New Saudi King Displays Candor on Radical Islam
Saudi King Salman bin Abdulaziz
By Irfan Al-Alawi and Stephen Schwartz
Mar 5, 2015
Following the death of Saudi King Abdullah at the end of January, and the succession of his half-brother, now King Salman, 79, many observers of the desert monarchy have speculated on its future.
Almost immediately, King Salman has commenced an effort to clear the air regarding Islamist ideology and its association with terrorism. That’s rather unlike President Obama. While he and some other Western leaders claim they are combating radical Islam, they habitually refuse to call it by its correct name. Instead, they employ euphemisms.
For example, Obama summoned a three-day conclave beginning February 18 that was titled “Countering Violent Extremism.” Such terminology suggests that the atrocities of the Islamic State or ISIS, al Qaeda, the Taliban and other South Asian jihadists, and Iranian operatives in various countries, are mere aspects of a general planetary wave of ethnic and political turmoil.
They are not. Radical Islamist terrorism reflects a feature of Islam that has erupted and then subsided repeatedly over the centuries of Muslim history. It has its own specific content and dynamics. But the merest recognition of this reality was absent from a fact sheet on the “White House Summit on Countering Violent Extremism” issued by the presidential press office. In nearly 1,700 words of bureaucratic boilerplate, references to “Muslims,” “Islam,” “Wahhabism,” “Taliban,” or “Iran,” did not appear even once.

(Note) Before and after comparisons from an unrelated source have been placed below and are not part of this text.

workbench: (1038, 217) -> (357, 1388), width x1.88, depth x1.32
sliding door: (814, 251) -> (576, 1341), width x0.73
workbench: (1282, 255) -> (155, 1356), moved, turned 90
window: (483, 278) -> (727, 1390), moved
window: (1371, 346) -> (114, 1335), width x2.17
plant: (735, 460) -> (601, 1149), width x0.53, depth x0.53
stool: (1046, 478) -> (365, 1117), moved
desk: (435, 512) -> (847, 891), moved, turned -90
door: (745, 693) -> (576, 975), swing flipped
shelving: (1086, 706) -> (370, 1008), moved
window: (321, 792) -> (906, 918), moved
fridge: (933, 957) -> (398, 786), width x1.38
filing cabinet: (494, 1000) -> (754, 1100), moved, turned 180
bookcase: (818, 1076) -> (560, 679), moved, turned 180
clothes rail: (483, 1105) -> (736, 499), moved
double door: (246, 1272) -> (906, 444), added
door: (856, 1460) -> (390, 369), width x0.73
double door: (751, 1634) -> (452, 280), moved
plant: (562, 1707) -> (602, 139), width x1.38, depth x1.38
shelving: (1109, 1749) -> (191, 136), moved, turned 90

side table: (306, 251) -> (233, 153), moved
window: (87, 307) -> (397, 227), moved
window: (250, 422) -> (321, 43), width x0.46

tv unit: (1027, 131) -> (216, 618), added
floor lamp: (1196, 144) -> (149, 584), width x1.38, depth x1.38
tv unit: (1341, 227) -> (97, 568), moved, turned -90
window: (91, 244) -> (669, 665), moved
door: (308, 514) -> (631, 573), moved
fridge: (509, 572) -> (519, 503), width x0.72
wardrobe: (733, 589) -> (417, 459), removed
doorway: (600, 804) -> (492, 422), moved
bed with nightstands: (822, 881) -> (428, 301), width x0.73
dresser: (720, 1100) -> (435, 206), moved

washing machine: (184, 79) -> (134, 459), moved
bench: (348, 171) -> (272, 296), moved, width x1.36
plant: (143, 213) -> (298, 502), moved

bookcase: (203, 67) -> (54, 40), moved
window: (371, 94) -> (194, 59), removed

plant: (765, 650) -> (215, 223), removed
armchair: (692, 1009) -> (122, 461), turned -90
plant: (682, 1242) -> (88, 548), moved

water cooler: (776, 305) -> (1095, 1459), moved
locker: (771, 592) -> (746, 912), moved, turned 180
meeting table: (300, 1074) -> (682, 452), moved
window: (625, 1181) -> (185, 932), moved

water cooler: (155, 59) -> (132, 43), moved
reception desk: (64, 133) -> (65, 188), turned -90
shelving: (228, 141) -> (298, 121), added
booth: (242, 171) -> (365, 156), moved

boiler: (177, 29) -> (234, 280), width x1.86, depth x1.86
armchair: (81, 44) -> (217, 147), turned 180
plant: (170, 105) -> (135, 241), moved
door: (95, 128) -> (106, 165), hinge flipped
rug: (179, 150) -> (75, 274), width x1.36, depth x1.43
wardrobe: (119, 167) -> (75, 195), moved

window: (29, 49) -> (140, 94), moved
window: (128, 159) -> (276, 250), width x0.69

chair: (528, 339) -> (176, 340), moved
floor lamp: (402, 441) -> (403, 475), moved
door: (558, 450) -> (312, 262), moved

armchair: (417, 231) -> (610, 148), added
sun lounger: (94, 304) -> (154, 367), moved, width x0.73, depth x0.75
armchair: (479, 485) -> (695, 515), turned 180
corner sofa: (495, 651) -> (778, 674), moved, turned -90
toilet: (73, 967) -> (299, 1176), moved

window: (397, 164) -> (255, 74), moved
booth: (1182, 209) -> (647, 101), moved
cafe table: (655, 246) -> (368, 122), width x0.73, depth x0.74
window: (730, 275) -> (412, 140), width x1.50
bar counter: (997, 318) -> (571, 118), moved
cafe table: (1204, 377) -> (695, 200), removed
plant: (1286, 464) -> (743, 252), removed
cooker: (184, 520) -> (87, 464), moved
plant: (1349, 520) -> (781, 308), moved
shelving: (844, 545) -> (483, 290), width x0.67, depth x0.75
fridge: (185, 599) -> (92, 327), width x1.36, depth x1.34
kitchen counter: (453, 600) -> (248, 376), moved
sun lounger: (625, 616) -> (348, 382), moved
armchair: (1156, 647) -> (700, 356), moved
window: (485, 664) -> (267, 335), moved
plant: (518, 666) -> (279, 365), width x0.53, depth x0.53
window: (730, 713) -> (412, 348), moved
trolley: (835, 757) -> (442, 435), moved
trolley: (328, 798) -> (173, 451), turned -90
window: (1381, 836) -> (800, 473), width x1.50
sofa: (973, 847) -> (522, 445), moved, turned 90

Instead, the fact sheet was replete with the suffocating esoterism of the Beltway vocabulary, referring to “drivers and indicators of radicalization,” “stakeholders and practitioners,” and “extremist messaging and narratives.” Nothing that transpired at the “summit” indicated any better reasoning in the current administration. Indeed, according to a February 13 report entitled, grotesquely, “Obama Summit Targets American Extremism,” on Voice of America News, the meeting was concentrated as much on social pathologies like urban gangs in our country as on Islamist fanaticism.
“Countering Violent Extremism” was provided with its own acronym – “CVE” – which will probably be forgotten quickly, just as the approach itself is likely to fail. Before September 11, 2001, Islamist terror was treated as a criminal problem. Now it is viewed by Western elites as a sociological conundrum, involving, as stated by Obama in his address to the United Nations in September 2014, “underlying grievances and conflicts that feed extremism.”
While obstacles to Muslim integration in some Western countries, and youthful alienation, feed radical recruitment, little progress has been made, in 13 years since 9/11, to broaden Western comprehension of the more basic role of Islamist ideology. In this context, the responsibility of Iran for encouragement of the hideous bloodbath by the Syrian regime should not be overlooked.
Saudi King Salman, by contrast, has put forward a very different attitude. In remarks to a conference of Islamic scholars in Mecca in February, under the rubric of “Islam and Counter Terrorism,” the ruler, as reported in the Jidda-based Saudi Gazette, warned that, “the entire world is threatened by ‘Islamized terrorism’ which kills, destroys and commits all kinds of vices under the name of Islam.” King Salman said, in the newspaper’s account, “the detestable crimes of terrorists were the root cause of the hostile campaigns against Islam and Muslims.” He added, “many people fear Islam and Muslims and ‘are skeptical of us and our religion.’ ”
Aside from Saudi Arabia, the Mecca conference drew participants from Lebanon, Sudan, Egypt, Algeria, Morocco, Senegal, India, France, Thailand, and other countries. The meeting was held by the Muslim World League (MWL), created in 1962 as a trans-national coalition of Wahhabi and other fundamentalist entities. MWL came under widespread suspicion in the aftermath of September 11, 2001. MWL currently has offices in 34 Muslim and non-Muslim lands, and operates 21 expansive mosques or “Islamic cultural centers” on six continents.
But MWL has not returned to the area of Washington, DC, where its office in Herndon, Virginia, was raided by U.S. authorities in 2002. Its past establishment of grandiose mosques and distribution of cash across the globe were, it seems, curtailed under King Abdullah, whose reign began in 2005. MWL has not, however, increased the sophistication of its image. Its website is poorly edited and confuses, currently, South Korea, where MWL operates a mosque and office, with North Korea.
Nevertheless, the anti-terror strategy adopted by King Salman since he assumed the throne appears predicated on an impressive clarity and frankness. The February Mecca conference declared in its English-language program, “These juveniles and fool dreamers… [w]ith their reckless actions and careless audacity to spill innocent people’s blood… have horrified honest people and terrorized Muslims and others… they shout ‘there is no god but Allah,’ and ‘Allah is great.’ To these zealots, these are empty slogans without any substance… this distorted campaign has committed horrible sins under the cover of Islam... The time has come for scholars, preachers and people of conscience to warn people against this scourge, and disavow it.”